Like plastic tips, the ends of the laces protect and prevent them from shattering when tying them, called molecular tips as telomeres protect the ends of chromosomes and prevent them from melting when cells continually divide and duplicate their DNA. But while the loss of plastic tips can lead to messy cords, telomertab can lead to cancer.
Salk Institute researchers studying the relationship between telomeres and cancer made a surprising discovery: a cellular recovery process called autophagy – commonly thought of as a survival mechanism – actually promotes cell death, preventing cancer initiation.
The work, which appeared in the journal Nature on January 23, 2019, reveals autophagy to be a completely new tumor suppressant pathway and suggests that treatments to block the process in an attempt to reduce cancer may inadvertently promote it a lot. early.
"These results were a complete surprise," said Jan Karlseder, professor of Salk's Molecular and Cell Biology Laboratory and senior author of the magazine. "There are many control points that prevent cells from splitting out of control and becoming cancerous, but we didn't expect autophagy to be one of them."
Each time cells duplicate their DNA to share and grow, their telomeres get a little bit shorter. When telomeres become so short that they can no longer effectively protect chromosomes, the cells get a signal to stop sharing permanently. But sometimes, due to carcinogenic viruses or other factors, the cells do not receive the message and continue to divide. With dangerously short or missing telomeres, cells enter a condition called crisis, where the unprotected chromosomes can digest and become dysfunctional ̵
Karlseder's team wanted to better understand the crisis – both because crisis often results in widespread cell death that prevents precancerous cells from continuing to full blown cancer and since the mechanism underlying this beneficial cell death is not well understood.
"Many researchers believed that cell death in crisis occurs through apoptosis, which together with autophagy is one of two types of programmed cell death," said Joe Nassour, a postdoctoral researcher in the Karlseder Laboratory and the paper's first author. "But no one did experiments to find out if it really was the case."
To investigate the crisis and cell death that usually followed, Karlseder and Nassour used healthy human cells to drive a series of experiments where, in comparison, cells normally grow with cells as they are forced into crisis. By inactivating various growth-limiting genes (also known as tumor suppressor genes), their group enabled the cells to replicate with abandon, their telomeres become shorter and shorter during the process.
Knowing the type of cell death responsible for the major deaths in crisis examined the morphological and biochemical markers of both apoptosis and autophagy. Although both mechanisms were responsible for a small number of cells that die in the normally growing cells, autoscience was by far the dominant mechanism of cell death in the crisis group, where many more cells died.
The researchers then explored what happened when they prevented autophagy in the crisis cells. The results were striking: without cell death via autophagy to stop them replicating the cells tirelessly. Furthermore, when the team looked at the chromosomes of these cells, they were fused and disfigured, indicating that severe DNA damage by the species seen in cancer cells occurred and revealed autophagy to be an important early cancer suppression mechanism.
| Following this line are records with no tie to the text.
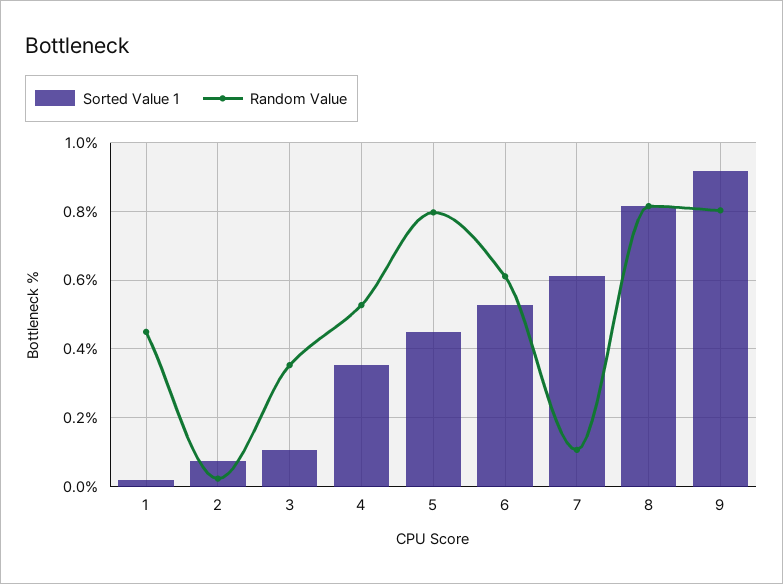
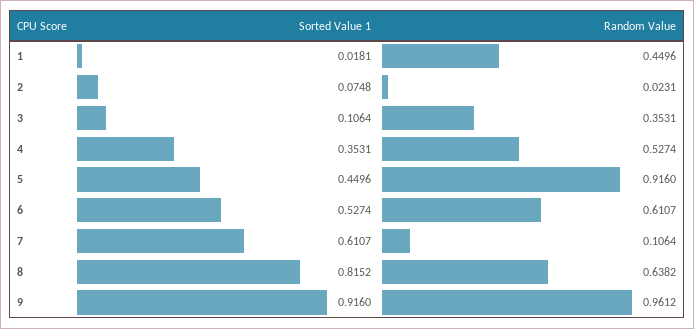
  {
    "Sorted Value 1": {
      "1": 0.0181,
      "2": 0.0748,
      "3": 0.1064,
      "4": 0.3531,
      "5": 0.4496,
      "6": 0.5274,
      "7": 0.6107,
      "8": 0.8152,
      "9": 0.916
    },
    "Random Value": {
      "1": 0.4496,
      "2": 0.0231,
      "3": 0.3531,
      "4": 0.5274,
-     "5": 0.8,
+     "5": 0.916,
      "6": 0.6107,
      "7": 0.1064,
-     "8": 0.82,
+     "8": 0.6382,
-     "9": 0.8
+     "9": 0.9612
    }
  }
Finally, the team tested what happened when they induced specific types of DNA damage in normal cells, either to the ends of the chromosomes (via telomertab) or to middle regions. Cells with telomeric loss activated autophagy, while cells with DNA damage in other chromosomal regions activated apoptosis. This shows that apoptosis is not the only mechanism for destroying cells that can be precancerous due to DNA damage and that there is direct cross-talk between telomeres and autophagy.
The work reveals that rather than being a mechanism that burns unused growth of cancer cells (by cannibalizing other cells to recover raw materials), autophagy is actually a protection against such growth. Without autophagy, cells that lose other safety measures, such as tumor suppressive genes, progress to a crisis situation for uncontrolled growth, rampant DNA damage – and often cancer. (When cancer has started, autopage blocking may still be a valid strategy for starving a tumor, as a 2015 study by Salk Professor Reuben Shaw, a co-author of the current paper discovered.)
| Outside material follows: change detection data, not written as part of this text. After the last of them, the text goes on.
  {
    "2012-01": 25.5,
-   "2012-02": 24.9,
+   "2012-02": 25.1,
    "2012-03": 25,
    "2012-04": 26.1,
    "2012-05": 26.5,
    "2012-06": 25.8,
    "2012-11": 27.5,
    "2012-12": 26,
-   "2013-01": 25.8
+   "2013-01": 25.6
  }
Karlseder, who holds Donald and Darlene Shiley Chair adds: "This work is exciting because it represents so many brand new discoveries. We didn't know it was possible for cells to survive the crisis; we didn't know that autophagy is involved in cell death in crisis; we certainly didn't know how autophagy prevents the accumulation of genetic damage. It opens up a whole new field of research that we are eager to continue. "
The next researcher plans to investigate closer the fragmentation in cell death pathways thereby causing damage to chromosome ends (telomeres) to autophagy while damaging others parts of chromosomes lead to apoptosis.